Philippe me dépose à Ambon, direction Surzur. Je me retrouve sur une ancienne voie de chemin de fer, transformée en voie verte. Plus plat n’est pas possible. Je longe ainsi champs et prairies, traverse de petits bosquets et… chut ! J’aperçois un chevreuil qui coupe le passage. Wouah ! C’est la première fois de ma vie que je tombe nez à nez sur un cervidé ! Bon, j’en ai déjà vu un écrasé en bord de route, mais est-ce que ça compte vraiment ? Je marche lentement, pesant chacun de mes pas, retenant ma respiration dans l’espoir de l’observer de plus près. Raté ! Il a disparu aussi vite qu’il est arrivé. Comme le soleil d’ailleurs. Des gouttes de pluie me rendent visite. J’entre dans Surzur et fais le plein de kouign-amann. Oui, j’ai décidé de tous les tester. Dans la boulangerie, une affiche pour les dons du sang m’interpelle. Pourquoi ne pas donner le mien ? Je suis jeune et en pleine forme, mon sang doit être bien oxygéné. Et pis, ça me fera une collation en récompense, me dis-je, petit malin que je suis. Je trouve les lieux du crime, un gymnase. Y a personne. Normal, j’ai une semaine d’avance. Pas si malin finalement..

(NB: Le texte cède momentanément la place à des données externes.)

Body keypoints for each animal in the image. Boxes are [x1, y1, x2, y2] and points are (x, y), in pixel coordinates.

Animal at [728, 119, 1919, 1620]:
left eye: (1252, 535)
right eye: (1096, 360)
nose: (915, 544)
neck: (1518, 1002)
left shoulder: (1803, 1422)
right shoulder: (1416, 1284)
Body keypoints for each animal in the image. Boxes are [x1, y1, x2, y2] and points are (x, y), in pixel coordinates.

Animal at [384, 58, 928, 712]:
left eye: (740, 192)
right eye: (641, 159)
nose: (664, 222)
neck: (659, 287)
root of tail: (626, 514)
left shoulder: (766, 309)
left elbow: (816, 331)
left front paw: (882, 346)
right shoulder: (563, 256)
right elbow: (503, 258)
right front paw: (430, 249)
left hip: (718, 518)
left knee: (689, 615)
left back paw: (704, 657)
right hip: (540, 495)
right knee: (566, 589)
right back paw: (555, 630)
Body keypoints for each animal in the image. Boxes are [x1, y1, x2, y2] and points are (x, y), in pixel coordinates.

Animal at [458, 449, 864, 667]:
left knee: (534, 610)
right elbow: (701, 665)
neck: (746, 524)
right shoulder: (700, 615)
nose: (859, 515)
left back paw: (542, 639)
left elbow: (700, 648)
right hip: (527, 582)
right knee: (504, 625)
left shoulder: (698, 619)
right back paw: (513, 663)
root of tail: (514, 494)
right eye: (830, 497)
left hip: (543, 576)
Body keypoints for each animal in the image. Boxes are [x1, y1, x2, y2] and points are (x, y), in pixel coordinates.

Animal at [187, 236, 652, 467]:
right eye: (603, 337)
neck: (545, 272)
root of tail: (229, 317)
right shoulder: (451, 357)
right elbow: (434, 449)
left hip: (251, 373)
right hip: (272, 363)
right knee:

Je poursuis vers Le Tour-Du-Parc et quitte le tracé officiel du GR 34 pour couper par une petite route au milieu des champs. Ni voiture, ni piéton, ni trottoir, ni rien d’ailleurs, je suis en pleine campagne. Ah si, voilà un vieil homme à vélo. Arrivé à mon niveau, je lui demande :
- C’est bien par là le Mont Saint-Michel ?
- Euh non, vous allez vers le sud là !
- Je fais un p’tit détour par la presqu’île de Rhuys.
- Vous n’avez pas fini si vous longez la mer…
- Oui, 2 100 kilomètres au total !
- Ah bah, bonne chance.
Et il repart aussi vite qu’il est arrivé. Ah, s’il savait ! Je suis au neuvième jour d’un voyage de trois mois. Je ne suis pas près d’arriver, mais j’en ai cure. C’est bon de goûter à l’ivresse d’un long voyage, le plaisir de ne pas être pressé. Je fais escale au pied d’une église abandonnée et déjeune sous son préau. La pluie, elle, ne prend pas de pause. Les oiseaux n’en ont que faire, ils chantent à tout va. Il n’y a que les humains pour se plaindre de quelques gouttes de pluie. Ne me reste plus qu’à traverser quelques marais et je débarque au Tour-du-Parc. J’attends que la pluie cesse en observant un ostréiculteur à bord de son chaland, un bateau à fond plat permettant le ramassage des huîtres. La presqu’île est entourée de bancs d’huîtres à perte de vue. En quelques minutes, les nuages sont balayés et c’est un ciel bleu qui s’offre à moi. Le paysage se métamorphose. L’eau s’éclaircit d’un bleu turquoise, les arbres éclatent d’un vert pur. Sur la place centrale se hisse l’église Saint-Vincent-Ferrier, la première église que je vois peinte tout de blanc. Ça change du gris granit.
En fin d’après-midi, je rejoins mon hôte Annie dans sa maison face à la mer. Elle est ravie de me rencontrer. Elle me confesse que sa vie n’est pas très palpitante. Je fais office d’attraction, et ce n’est pas pour me déplaire. Au coucher du soleil, je prends quelques photos sur la plage. Quand je rentre, impossible de mettre la main sur mon téléphone. Aïe, il est tombé de ma poche. J’appelle la famille à la rescousse pour m’aider à le chercher. Sable, rien. Vase, rien. Eau, rien. Herbe, rien. Il ne reste plus que la digue : de gros rochers qui s’entremêlent. Dans une fente entre deux, je l’aperçois finalement. Ouf.